- ACTIVITY:
Summarize the text below on possessions and happiness in two sentences.

That might be, perhaps the only thing that
we want… when we go out to shops aimlessly for purchasing something that could
solve our insatiable desire for stimulation, something that would rouse us from
the boredom of our existence.
It isn’t strange then that millions of us
line outside apple stores as some sell their kidneys and buy happiness contained
in that small screen. Perhaps we like purchasing luxury items for the purpose
of showing to our fellow humans that we too have an intrinsic value comparable
to the item that we are carrying around. More importantly, perhaps we want
others to know that we have the resources to be able to afford the items on our
hands. External validation vs internal insecurity?
I don't think that man searched for happiness
so intensely ever before. Singled out of the bouquet of emotions that attack
our senses every living second, we want only happiness to last. In the past years
when money appeared and we could buy amazing things form a piece of paper and
not barter and exchange that the tendency to hoard begin. Can we thus hoard
happiness…..? Well we have the means to get the basic human requirements
fulfilled and yes we have the means to get things that add to the clutter.. do
they give us happiness?
Thoreau had once remarked that it’s not we
who possess, rather our possessions possess us. They bind us to them and strip
the humans of their carefree, giving, happy nature. We become zealous guardians
of our hoards, which each one of us keeps hidden in the most secret part of the
world so that no one… no one, not even we ourselves can get to it.
Keeping up with Johnsons, or the
Kardashians lately has been the sole purpose of many a lives. We want faster pc’s,
cars, better accessories, bigger homes. These very desires take over our psyche
and as we slavishly follow the glitter of the brightest screen available in the
markets. A donkey might tire of chasing the carrot around, but keep on
replacing the carrot with a cucumber and you’ll get a perpetual motion donkey.

- DATA EXTRACTS:

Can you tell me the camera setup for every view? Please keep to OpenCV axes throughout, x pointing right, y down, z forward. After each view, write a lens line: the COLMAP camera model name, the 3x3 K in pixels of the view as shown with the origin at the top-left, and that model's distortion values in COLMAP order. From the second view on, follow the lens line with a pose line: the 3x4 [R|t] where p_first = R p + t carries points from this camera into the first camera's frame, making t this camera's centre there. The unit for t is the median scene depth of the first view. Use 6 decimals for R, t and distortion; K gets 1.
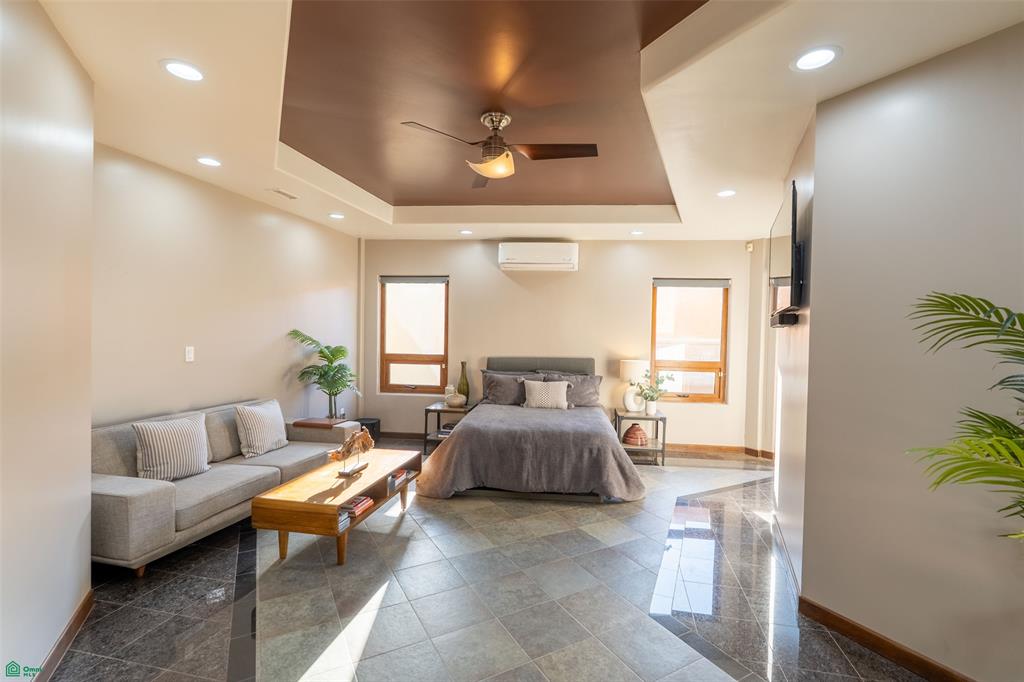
lens RADIAL K [[452.9, 0, 516.5], [0, 452.9, 333.9], [0, 0, 1]] dist [0.001639, 0.000223]
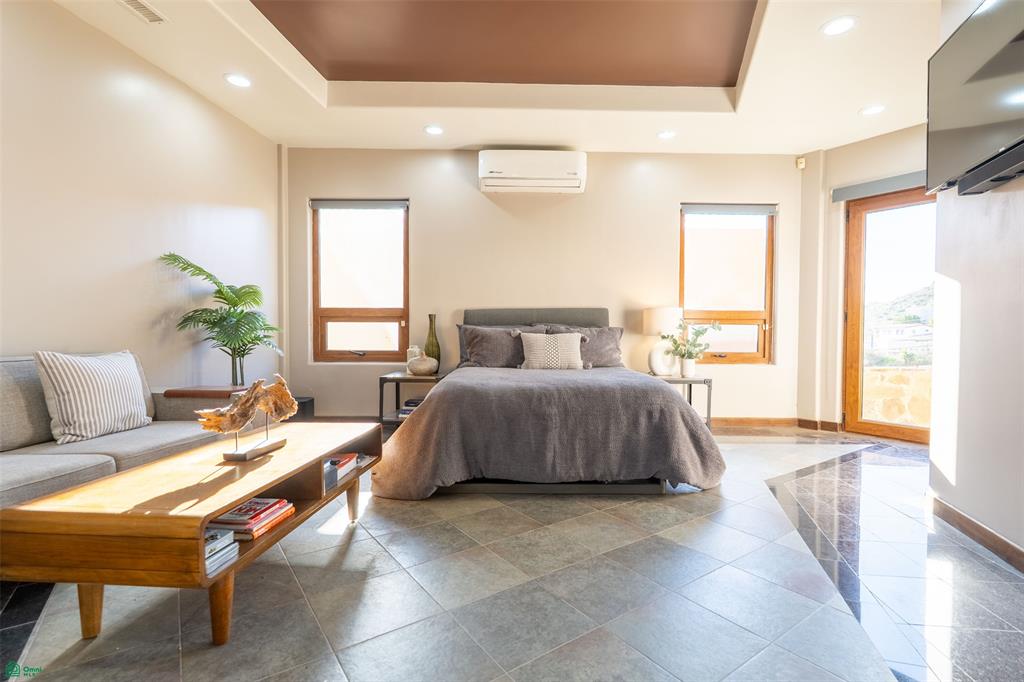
lens RADIAL K [[478.9, 0, 518.9], [0, 478.9, 333.2], [0, 0, 1]] dist [0.002276, 0.000119]
pose [[0.994290, -0.014534, 0.105719, -0.067535], [0.013891, 0.999880, 0.006817, 0.099662], [-0.105805, -0.005310, 0.994373, 0.250481]]
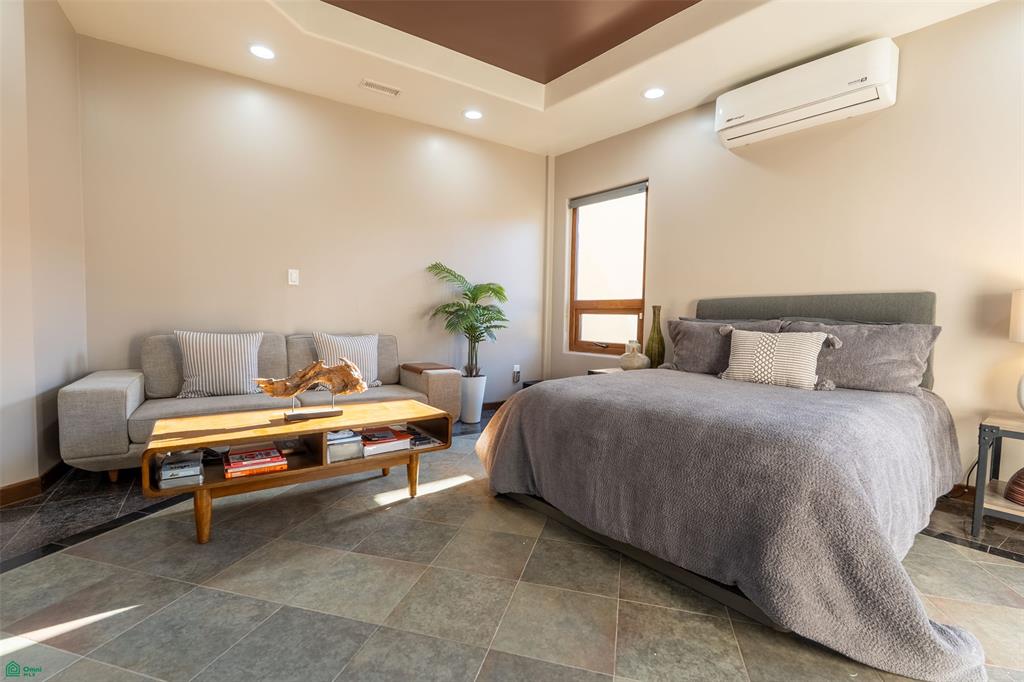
lens RADIAL K [[452.9, 0, 516.8], [0, 452.9, 340.3], [0, 0, 1]] dist [0.001639, 0.000223]
pose [[0.723387, 0.032054, -0.689698, 0.207348], [-0.007120, 0.999215, 0.038972, 0.097708], [0.690406, -0.023282, 0.723048, 0.447695]]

- SOLVED PROBLEM:
The text suggests that people shop aimlessly in search of stimulation and may buy luxury items to show others their worth and their ability to afford them. Citing Thoreau's remark that our possessions possess us, it argues that things bind us and strip away our carefree nature, while the desire to keep up with others keeps us chasing ever newer and better goods.